Collected data
..........

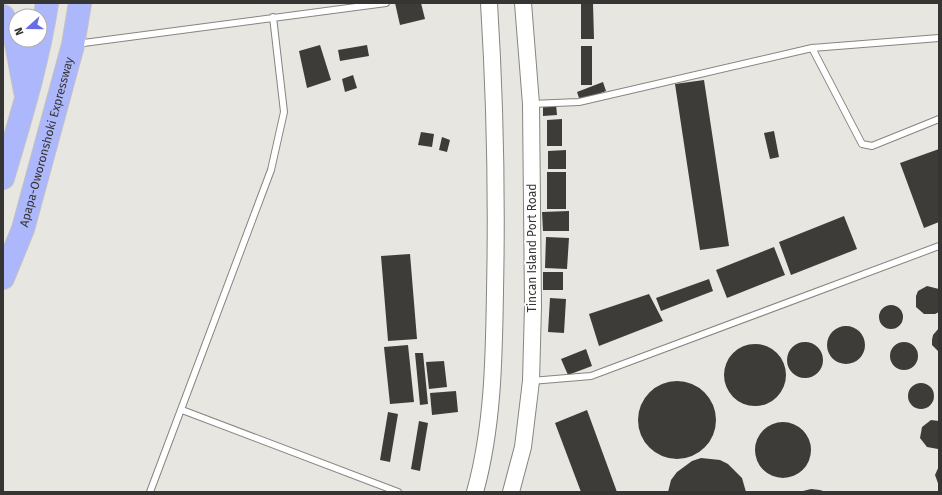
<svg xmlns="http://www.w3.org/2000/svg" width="942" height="495" viewBox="0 0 942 495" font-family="'Fira Sans',sans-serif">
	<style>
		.building { fill: #3d3c38 }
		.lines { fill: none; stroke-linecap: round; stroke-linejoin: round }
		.service-casing { stroke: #868580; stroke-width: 8 }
		.tertiary-casing { stroke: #868580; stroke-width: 18 }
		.motorway-casing { stroke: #c3c2c2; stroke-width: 24 }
		.service { stroke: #fff; stroke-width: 6 }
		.tertiary { stroke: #fff; stroke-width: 16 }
		.motorway { stroke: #adb7fb; stroke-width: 22 }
		.labels { text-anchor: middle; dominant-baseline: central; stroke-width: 4; stroke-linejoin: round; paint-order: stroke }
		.street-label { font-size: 12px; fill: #363533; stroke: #fff }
	</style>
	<rect width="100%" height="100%" fill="#e7e6e0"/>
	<path class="building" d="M395,3H421L425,19L400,25Z
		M581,3H593L594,39H581Z
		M320,45L331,80L307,88L299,51Z
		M367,45L369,56L340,61L338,50Z
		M581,46H592V85H581Z
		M353,75L357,88L345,92L342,79Z
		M704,80L729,246L700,250L675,84Z
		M603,82L606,91L580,101L577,92Z
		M543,104H556L557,115L543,116Z
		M562,119V146H547V120Z
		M774,131L779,157L770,159L764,133Z
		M421,132L434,134L432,147L418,145Z
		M442,137L450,140L447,152L439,150Z
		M939,149V222L924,228L900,163Z
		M566,150V169H548V151Z
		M547,172H566V209H547Z
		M569,211V231H543L542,212Z
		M844,216L857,249L791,275L779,242Z
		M546,237L569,238L567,269L545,268Z
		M774,247L785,275L727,298L716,270Z
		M410,254L417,339L388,341L381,256Z
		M543,272H563V290H543Z
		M709,279L713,291L661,311L656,298Z
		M927,286L939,289V312L935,314H924L916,307V296L918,291Z
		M649,294L663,321L599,346L589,314Z
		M550,298L566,299L564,333L548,332Z
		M879 317a12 12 0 1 1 24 0a12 12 0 1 1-24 0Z
		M827 345a19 19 0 1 1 38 0a19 19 0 1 1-38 0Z
		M939,328V352L932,345V340L933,335Z
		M787 360a18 18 0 1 1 36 0a18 18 0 1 1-36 0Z
		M890 356a14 14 0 1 1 28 0a14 14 0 1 1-28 0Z
		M724 375a31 31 0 1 1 62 0a31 31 0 1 1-62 0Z
		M408,345L414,402L390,404L384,347Z
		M586,349L592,366L568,375L561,359Z
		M415,353H423L428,404L420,405Z
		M444,361L447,387L429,389L426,362Z
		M638 420a39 39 0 1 1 78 0a39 39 0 1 1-78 0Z
		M908 396a13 13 0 1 1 26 0a13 13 0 1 1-26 0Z
		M456,391L458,412L432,415L430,393Z
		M587,410L617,492H581L555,423Z
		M388,412L398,414L390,462L380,460Z
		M931,420L939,421L938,449L927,447L920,438L922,427Z
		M419,421L428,423L420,471L411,469Z
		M755 450a28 28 0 1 1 56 0a28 28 0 1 1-56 0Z
		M701,458L720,460L728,464L742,478L746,492H668L671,480L677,472L692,461Z
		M939,466V486L935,475Z
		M811,489L820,490L826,492H799Z"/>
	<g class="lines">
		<defs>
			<path id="service" d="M76,44L386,3
				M812,48L862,144L872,146L939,119
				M531,104L579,102L812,48L939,38
				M531,381L591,376L939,246
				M182,410L398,492
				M150,492L271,170L284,112L273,17"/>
			<path id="tertiary" d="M475,492C493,427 494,358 495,291C497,195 495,99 489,3
				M511,492L523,447L531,381L533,306L531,104L523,3"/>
			<g id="motorway">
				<path d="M3,16L15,38L25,91"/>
				<path d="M3,178C20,120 38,63 47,3"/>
				<path id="s1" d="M3,278L23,229L73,45L80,3"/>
			</g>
		</defs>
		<use href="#service" class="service-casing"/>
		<use href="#tertiary" class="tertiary-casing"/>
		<use href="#motorway" class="motorway-casing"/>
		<use href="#service" class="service"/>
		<use href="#tertiary" class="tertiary"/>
		<use href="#motorway" class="motorway"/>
	</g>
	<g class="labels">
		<g class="street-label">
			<text stroke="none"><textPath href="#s1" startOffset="143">Apapa-Oworonshoki Expressway</textPath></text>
			<text transform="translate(532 248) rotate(-90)">Tincan Island Port Road</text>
		</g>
	</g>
	<rect width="942" height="495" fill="none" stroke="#363533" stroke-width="8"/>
	<g transform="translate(28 28) rotate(249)"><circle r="19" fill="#ffffff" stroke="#afaead"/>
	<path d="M0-3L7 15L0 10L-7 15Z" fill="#686de6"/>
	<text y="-6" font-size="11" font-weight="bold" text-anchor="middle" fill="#363533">N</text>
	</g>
</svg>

..........

*EXERCISE GOAL:* You are asked to reproduce each line above exactly, but to exclude the pictures.

*YOUR RESPONSE:*
<svg xmlns="http://www.w3.org/2000/svg" width="942" height="495" viewBox="0 0 942 495" font-family="'Fira Sans',sans-serif">
	<style>
		.building { fill: #3d3c38 }
		.lines { fill: none; stroke-linecap: round; stroke-linejoin: round }
		.service-casing { stroke: #868580; stroke-width: 8 }
		.tertiary-casing { stroke: #868580; stroke-width: 18 }
		.motorway-casing { stroke: #c3c2c2; stroke-width: 24 }
		.service { stroke: #fff; stroke-width: 6 }
		.tertiary { stroke: #fff; stroke-width: 16 }
		.motorway { stroke: #adb7fb; stroke-width: 22 }
		.labels { text-anchor: middle; dominant-baseline: central; stroke-width: 4; stroke-linejoin: round; paint-order: stroke }
		.street-label { font-size: 12px; fill: #363533; stroke: #fff }
	</style>
	<rect width="100%" height="100%" fill="#e7e6e0"/>
	<path class="building" d="M395,3H421L425,19L400,25Z
		M581,3H593L594,39H581Z
		M320,45L331,80L307,88L299,51Z
		M367,45L369,56L340,61L338,50Z
		M581,46H592V85H581Z
		M353,75L357,88L345,92L342,79Z
		M704,80L729,246L700,250L675,84Z
		M603,82L606,91L580,101L577,92Z
		M543,104H556L557,115L543,116Z
		M562,119V146H547V120Z
		M774,131L779,157L770,159L764,133Z
		M421,132L434,134L432,147L418,145Z
		M442,137L450,140L447,152L439,150Z
		M939,149V222L924,228L900,163Z
		M566,150V169H548V151Z
		M547,172H566V209H547Z
		M569,211V231H543L542,212Z
		M844,216L857,249L791,275L779,242Z
		M546,237L569,238L567,269L545,268Z
		M774,247L785,275L727,298L716,270Z
		M410,254L417,339L388,341L381,256Z
		M543,272H563V290H543Z
		M709,279L713,291L661,311L656,298Z
		M927,286L939,289V312L935,314H924L916,307V296L918,291Z
		M649,294L663,321L599,346L589,314Z
		M550,298L566,299L564,333L548,332Z
		M879 317a12 12 0 1 1 24 0a12 12 0 1 1-24 0Z
		M827 345a19 19 0 1 1 38 0a19 19 0 1 1-38 0Z
		M939,328V352L932,345V340L933,335Z
		M787 360a18 18 0 1 1 36 0a18 18 0 1 1-36 0Z
		M890 356a14 14 0 1 1 28 0a14 14 0 1 1-28 0Z
		M724 375a31 31 0 1 1 62 0a31 31 0 1 1-62 0Z
		M408,345L414,402L390,404L384,347Z
		M586,349L592,366L568,375L561,359Z
		M415,353H423L428,404L420,405Z
		M444,361L447,387L429,389L426,362Z
		M638 420a39 39 0 1 1 78 0a39 39 0 1 1-78 0Z
		M908 396a13 13 0 1 1 26 0a13 13 0 1 1-26 0Z
		M456,391L458,412L432,415L430,393Z
		M587,410L617,492H581L555,423Z
		M388,412L398,414L390,462L380,460Z
		M931,420L939,421L938,449L927,447L920,438L922,427Z
		M419,421L428,423L420,471L411,469Z
		M755 450a28 28 0 1 1 56 0a28 28 0 1 1-56 0Z
		M701,458L720,460L728,464L742,478L746,492H668L671,480L677,472L692,461Z
		M939,466V486L935,475Z
		M811,489L820,490L826,492H799Z"/>
	<g class="lines">
		<defs>
			<path id="service" d="M76,44L386,3
				M812,48L862,144L872,146L939,119
				M531,104L579,102L812,48L939,38
				M531,381L591,376L939,246
				M182,410L398,492
				M150,492L271,170L284,112L273,17"/>
			<path id="tertiary" d="M475,492C493,427 494,358 495,291C497,195 495,99 489,3
				M511,492L523,447L531,381L533,306L531,104L523,3"/>
			<g id="motorway">
				<path d="M3,16L15,38L25,91"/>
				<path d="M3,178C20,120 38,63 47,3"/>
				<path id="s1" d="M3,278L23,229L73,45L80,3"/>
			</g>
		</defs>
		<use href="#service" class="service-casing"/>
		<use href="#tertiary" class="tertiary-casing"/>
		<use href="#motorway" class="motorway-casing"/>
		<use href="#service" class="service"/>
		<use href="#tertiary" class="tertiary"/>
		<use href="#motorway" class="motorway"/>
	</g>
	<g class="labels">
		<g class="street-label">
			<text stroke="none"><textPath href="#s1" startOffset="143">Apapa-Oworonshoki Expressway</textPath></text>
			<text transform="translate(532 248) rotate(-90)">Tincan Island Port Road</text>
		</g>
	</g>
	<rect width="942" height="495" fill="none" stroke="#363533" stroke-width="8"/>
	<g transform="translate(28 28) rotate(249)"><circle r="19" fill="#ffffff" stroke="#afaead"/>
	<path d="M0-3L7 15L0 10L-7 15Z" fill="#686de6"/>
	<text y="-6" font-size="11" font-weight="bold" text-anchor="middle" fill="#363533">N</text>
	</g>
</svg>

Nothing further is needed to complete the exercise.